■ EXERCISE REQUIREMENTS
Each line from the one containing "Chmielewski’s interpretation of" through the last line of the records below is to be repeated as written, with nothing added.

+++ RECORD EXCERPTS

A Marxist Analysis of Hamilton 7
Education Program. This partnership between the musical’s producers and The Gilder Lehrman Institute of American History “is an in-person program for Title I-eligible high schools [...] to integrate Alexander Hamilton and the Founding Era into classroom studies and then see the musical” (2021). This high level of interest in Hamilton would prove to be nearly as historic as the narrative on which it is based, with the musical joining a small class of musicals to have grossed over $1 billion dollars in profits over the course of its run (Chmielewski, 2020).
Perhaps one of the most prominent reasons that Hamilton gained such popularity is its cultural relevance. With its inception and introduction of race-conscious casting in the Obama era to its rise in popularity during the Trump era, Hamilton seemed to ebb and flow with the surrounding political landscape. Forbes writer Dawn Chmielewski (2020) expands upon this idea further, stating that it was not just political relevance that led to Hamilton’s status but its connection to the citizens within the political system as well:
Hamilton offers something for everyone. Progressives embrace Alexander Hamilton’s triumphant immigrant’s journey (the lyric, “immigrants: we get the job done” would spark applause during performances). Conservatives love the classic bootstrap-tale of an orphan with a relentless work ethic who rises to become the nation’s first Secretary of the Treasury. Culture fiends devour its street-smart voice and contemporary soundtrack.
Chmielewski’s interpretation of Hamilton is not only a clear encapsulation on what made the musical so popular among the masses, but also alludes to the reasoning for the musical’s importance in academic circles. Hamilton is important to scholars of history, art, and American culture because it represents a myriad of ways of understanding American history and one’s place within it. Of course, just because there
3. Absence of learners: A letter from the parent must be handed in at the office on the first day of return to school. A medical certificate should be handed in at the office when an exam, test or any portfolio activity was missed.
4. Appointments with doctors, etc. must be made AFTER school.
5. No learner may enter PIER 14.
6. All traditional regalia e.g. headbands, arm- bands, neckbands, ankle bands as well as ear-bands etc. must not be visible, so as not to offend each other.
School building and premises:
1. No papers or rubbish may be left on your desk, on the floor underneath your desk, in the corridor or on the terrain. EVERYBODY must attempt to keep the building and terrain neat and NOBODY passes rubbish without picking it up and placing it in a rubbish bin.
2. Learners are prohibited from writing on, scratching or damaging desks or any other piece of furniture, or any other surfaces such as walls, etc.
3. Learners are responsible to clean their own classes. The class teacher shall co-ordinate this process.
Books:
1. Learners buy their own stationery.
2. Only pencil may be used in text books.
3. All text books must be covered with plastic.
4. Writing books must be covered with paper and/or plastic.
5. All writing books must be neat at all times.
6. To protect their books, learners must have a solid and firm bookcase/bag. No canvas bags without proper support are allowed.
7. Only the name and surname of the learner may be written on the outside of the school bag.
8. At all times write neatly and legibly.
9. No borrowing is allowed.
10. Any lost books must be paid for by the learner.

++++++

■ COMPLETED EXERCISE
Chmielewski’s interpretation of Hamilton is not only a clear encapsulation on what made the musical so popular among the masses, but also alludes to the reasoning for the musical’s importance in academic circles. Hamilton is important to scholars of history, art, and American culture because it represents a myriad of ways of understanding American history and one’s place within it. Of course, just because there
3. Absence of learners: A letter from the parent must be handed in at the office on the first day of return to school. A medical certificate should be handed in at the office when an exam, test or any portfolio activity was missed.
4. Appointments with doctors, etc. must be made AFTER school.
5. No learner may enter PIER 14.
6. All traditional regalia e.g. headbands, arm- bands, neckbands, ankle bands as well as ear-bands etc. must not be visible, so as not to offend each other.
School building and premises:
1. No papers or rubbish may be left on your desk, on the floor underneath your desk, in the corridor or on the terrain. EVERYBODY must attempt to keep the building and terrain neat and NOBODY passes rubbish without picking it up and placing it in a rubbish bin.
2. Learners are prohibited from writing on, scratching or damaging desks or any other piece of furniture, or any other surfaces such as walls, etc.
3. Learners are responsible to clean their own classes. The class teacher shall co-ordinate this process.
Books:
1. Learners buy their own stationery.
2. Only pencil may be used in text books.
3. All text books must be covered with plastic.
4. Writing books must be covered with paper and/or plastic.
5. All writing books must be neat at all times.
6. To protect their books, learners must have a solid and firm bookcase/bag. No canvas bags without proper support are allowed.
7. Only the name and surname of the learner may be written on the outside of the school bag.
8. At all times write neatly and legibly.
9. No borrowing is allowed.
10. Any lost books must be paid for by the learner.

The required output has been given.